Start of SOURCE PASSAGE

The real cost of Salesforce archiving: Big Objects vs external storage

You log in to Salesforce and head to the System Overview page — only to be greeted with a 95% storage warning. Reports are failing, list views are timing out, and frustrated users are flooding your inbox. After some digging, you discover the culprit: EmailMessage records are taking up 18% of your storage, bloated by years of HTML emails and attachments.

At this point, one thing is clear: you need to free up space fast. But that raises the big question — what’s the best way to archive this data without disrupting your users or losing critical information?

At first glance, Salesforce Big Objects can be an attractive choice. They’re native, designed for scale, and available without additional licensing. But when it comes to complex archiving and data restoration, you’ll find that Big Objects require more extensive development work, have strict indexing requirements, and don’t support automation or standard Salesforce reporting.

If you’re dealing with storage issues, this guide is for you. We’ll break down what options you have, including Salesforce’s Big Objects, what it really takes to use them effectively, and why they may not always be the most practical choice for long-term data archiving.

Understanding Salesforce Big Objects: Technical foundation

Salesforce Big Objects are a special type of custom objects designed to hold massive amounts of data, often billions of records, within your org. But they don’t work the same way as your standard Salesforce objects. Instead of using the usual database that powers most of your org, Big Objects are stored in a system built specifically for massive scale.

Big Objects are non-transactional, so partial write failures are possible and expected. Salesforce recommends implementing your own retry logic to handle these failures, but keep in mind that this requires additional development and testing to ensure your data loads are reliable.

Big Objects vs. External Objects

It’s easy to confuse Big Objects with External Objects, but they serve very different purposes — and it all comes down to where your data lives.

Big Objects keep your data inside Salesforce, but in a storage system designed for scale rather than day-to-day access. They’re a good fit when you need to archive large volumes of historical data and keep it within your org.

External Objects, on the other hand, don’t actually store data in Salesforce at all. Instead, they display data from outside Salesforce using OData connections. They’re great for integrating external systems, but they’re not designed for archiving data you want to keep securely within your org.

Creating and setting up Big Objects

Setting up your first Big Object isn’t as simple as clicking a button. Unlike standard objects, which you can create through the Salesforce UI, Big Objects require either a Metadata API deployment or manual setup through Setup > Big Objects.

This process involves defining fields, setting up indexes, and deploying. Unlike relational databases, you’ll also be using methods like Database.insertImmediate() for synchronous operations (which come with governor limits) or Database.insertAsync() for large-scale loads.

The 5-field index limitation

When you create a Big Object, you’re allowed one compound index with up to 5 fields. Indexes are crucial when you’re archiving, because they determine how you’ll be able to search and retrieve your data later. You can’t modify the index after the object is created. This can cause you problems down the line during data recovery scenarios where you may need to search for data based on different criteria. If you make the wrong decision here, you’ll need to start over — there’s no quick fix.

Accessing Big Object data

Until Summer ’23, Salesforce offered Async SOQL (Salesforce Object Query Language), a feature that let you run large-scale queries on Big Objects in the background. It’s retirement leaves you with two ways to access Big Object data:

Batch Apex allows you to process large datasets in manageable chunks. This requires careful management of governor limits and error handling.

End of SOURCE PASSAGE

→ **OBJECTIVES**:
[1] Answer these questions from the Salesforce archiving text:
(a) What share of storage were the EmailMessage records using?
(b) Through what kind of connection do External Objects display data from outside Salesforce?
(c) At most, how many fields can a Big Object's compound index contain?
[2] Please reproduce the passage of the Salesforce archiving text that opens with the words containing "At this point, one" and closes with "long-term data archiving.".

Start of EXTRACTED DATA

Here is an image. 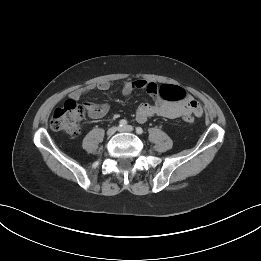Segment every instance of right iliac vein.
Returning <instances> with one entry per match:
<instances>
[{
	"instance_id": "obj_1",
	"label": "right iliac vein",
	"mask_w": 261,
	"mask_h": 261,
	"mask_svg": "<svg viewBox=\"0 0 261 261\" xmlns=\"http://www.w3.org/2000/svg\"><path fill=\"white\" fill-rule=\"evenodd\" d=\"M117 130H119V127H115V126L111 127V128L108 129L107 135L108 136H112V135H114L116 133Z\"/></svg>"
}]
</instances>
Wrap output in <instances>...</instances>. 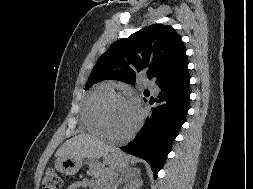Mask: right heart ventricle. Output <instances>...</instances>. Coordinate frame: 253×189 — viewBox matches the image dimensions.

End of EXTRACTED DATA

→ **EXPECTED ANSWERS**:
[1]
(a) 18%
(b) OData connections
(c) 5

[2]
At this point, one thing is clear: you need to free up space fast. But that raises the big question — what’s the best way to archive this data without disrupting your users or losing critical information?

At first glance, Salesforce Big Objects can be an attractive choice. They’re native, designed for scale, and available without additional licensing. But when it comes to complex archiving and data restoration, you’ll find that Big Objects require more extensive development work, have strict indexing requirements, and don’t support automation or standard Salesforce reporting.

If you’re dealing with storage issues, this guide is for you. We’ll break down what options you have, including Salesforce’s Big Objects, what it really takes to use them effectively, and why they may not always be the most practical choice for long-term data archiving.